** WORK TASK **
Reproduce verbatim the lines of the material below, starting at the line with "against defect. All" and ending at the line with "Going for 99 hunting :D", both inclusive; skip the rest.

** PROVIDED RECORDS **

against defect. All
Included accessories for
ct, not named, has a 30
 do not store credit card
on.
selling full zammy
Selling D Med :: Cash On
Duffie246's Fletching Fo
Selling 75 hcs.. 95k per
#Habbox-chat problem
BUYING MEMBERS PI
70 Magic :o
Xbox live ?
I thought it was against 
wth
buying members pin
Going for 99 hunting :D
...
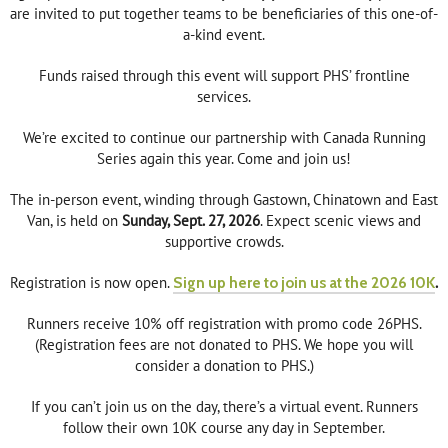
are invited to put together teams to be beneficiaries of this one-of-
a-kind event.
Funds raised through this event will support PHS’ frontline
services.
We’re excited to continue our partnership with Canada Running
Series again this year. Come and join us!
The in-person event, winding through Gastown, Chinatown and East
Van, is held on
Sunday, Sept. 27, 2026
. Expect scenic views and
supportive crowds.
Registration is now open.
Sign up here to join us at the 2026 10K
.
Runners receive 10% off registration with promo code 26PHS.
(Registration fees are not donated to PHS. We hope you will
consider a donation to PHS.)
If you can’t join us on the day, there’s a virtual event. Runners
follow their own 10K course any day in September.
==
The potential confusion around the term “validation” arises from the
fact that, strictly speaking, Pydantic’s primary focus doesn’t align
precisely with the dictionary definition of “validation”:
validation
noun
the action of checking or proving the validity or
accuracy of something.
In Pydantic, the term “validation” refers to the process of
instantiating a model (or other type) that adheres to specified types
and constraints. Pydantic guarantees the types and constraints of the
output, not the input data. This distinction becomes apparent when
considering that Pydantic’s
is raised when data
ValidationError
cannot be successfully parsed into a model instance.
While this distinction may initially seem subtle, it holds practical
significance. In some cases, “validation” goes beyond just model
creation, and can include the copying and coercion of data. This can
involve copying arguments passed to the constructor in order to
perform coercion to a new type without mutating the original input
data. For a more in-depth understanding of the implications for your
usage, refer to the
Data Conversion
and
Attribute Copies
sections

** ANSWER SPACE **
against defect. All
Included accessories for
ct, not named, has a 30
 do not store credit card
on.
selling full zammy
Selling D Med :: Cash On
Duffie246's Fletching Fo
Selling 75 hcs.. 95k per
#Habbox-chat problem
BUYING MEMBERS PI
70 Magic :o
Xbox live ?
I thought it was against 
wth
buying members pin
Going for 99 hunting :D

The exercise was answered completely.